In 1992 a spokesman for the then Conservative administration wrote that the issue was "a fundamental matter of religious belief " and that ministers "must allow people the freedom to practise this aspect of their religion". It is, however, not a belief, but a mere practice that is contrary to the spirit and teachings of both the Bible and the Koran; this assertion will no doubt encourage readers to bandy quotations till Kingdom come, but I am adamant that neither canonical text encourages or condones cruelty to animals.

This is a perilous subject, not for the correspondence that it will engender, but for the accusations of racial and religious prejudice that are inevitable when anyone is rash enough to criticise religious slaughter.

I admit to a prejudice against cruelty to animals and if in this I cross swords with other races and religions, so be it, for in my plea for compassion I occupy a higher moral ground than those who elevate ancient laws of hygiene into articles of faith.

To eat a lamb chop a lamb must be killed, but I would rather that it had not been forced, terrified, onto a transporter and carried hundreds of miles to its death.
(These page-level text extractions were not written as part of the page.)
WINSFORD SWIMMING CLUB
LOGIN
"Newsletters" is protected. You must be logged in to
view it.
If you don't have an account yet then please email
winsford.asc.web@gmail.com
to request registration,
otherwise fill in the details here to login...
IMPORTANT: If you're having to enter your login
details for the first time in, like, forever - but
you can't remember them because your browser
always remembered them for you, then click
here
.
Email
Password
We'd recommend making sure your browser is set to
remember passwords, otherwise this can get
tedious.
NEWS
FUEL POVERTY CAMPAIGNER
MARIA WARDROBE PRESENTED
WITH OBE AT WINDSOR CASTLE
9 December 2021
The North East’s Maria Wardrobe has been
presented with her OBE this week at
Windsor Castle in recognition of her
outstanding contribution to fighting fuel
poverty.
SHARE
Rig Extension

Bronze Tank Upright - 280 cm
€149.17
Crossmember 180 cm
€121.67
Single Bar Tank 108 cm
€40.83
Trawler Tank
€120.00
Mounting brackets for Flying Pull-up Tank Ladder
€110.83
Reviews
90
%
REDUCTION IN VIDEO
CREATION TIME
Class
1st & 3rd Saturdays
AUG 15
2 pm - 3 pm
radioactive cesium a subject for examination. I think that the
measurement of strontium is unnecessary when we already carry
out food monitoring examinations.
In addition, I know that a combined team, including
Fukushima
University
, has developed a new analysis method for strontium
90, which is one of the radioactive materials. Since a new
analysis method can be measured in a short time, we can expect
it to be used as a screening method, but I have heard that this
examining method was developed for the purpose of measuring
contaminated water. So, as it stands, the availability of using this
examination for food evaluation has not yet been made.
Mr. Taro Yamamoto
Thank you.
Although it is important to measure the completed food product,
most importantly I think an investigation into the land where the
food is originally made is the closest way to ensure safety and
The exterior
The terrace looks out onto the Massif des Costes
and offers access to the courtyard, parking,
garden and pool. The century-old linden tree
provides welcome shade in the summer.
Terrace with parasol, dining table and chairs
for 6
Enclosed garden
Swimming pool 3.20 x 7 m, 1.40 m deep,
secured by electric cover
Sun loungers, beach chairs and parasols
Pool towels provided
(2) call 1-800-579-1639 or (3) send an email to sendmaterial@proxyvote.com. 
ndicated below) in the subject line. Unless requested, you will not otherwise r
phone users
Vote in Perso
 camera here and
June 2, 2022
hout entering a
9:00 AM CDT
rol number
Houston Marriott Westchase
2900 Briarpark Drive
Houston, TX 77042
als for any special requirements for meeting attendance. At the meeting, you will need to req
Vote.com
I want my chicken to have something resembling a natural life and would rather wring its neck than have it die suspended by its feet from a conveyor belt.

We have, nevertheless, in this country, a long history of caring for the welfare of all animals. We no longer bait the bull and bear. The first Cattle Cruelty Act was passed in 1822.

Slaughterhouse conditions have been, admittedly irregularly, under review for almost two centuries, and shechita was permitted out of kindness and respect when the Jewish population was a tiny minority of 50,000 or so and no one thought it would increase.

Halal slaughter was accepted on the back of shechita and the demand for it must now satisfy a minority of millions.

Why should we surrender the majority to the customs of the incoming minorities. Would white Anglo-Saxons of Christian background be expected to accept without demur the sharia laws of Islam when we shed their Western equivalents centuries ago?

Why, then, must we tolerate halal slaughter and its Trojan Horse, shechita? FAWC again demands that we should not; FAWC is right; and the Government could do a great good by courageously obeying it.

Ask your supplier which of its products are Halal killed. Listen carefully to the response, many weasel words are used to avoid you finding out the truth.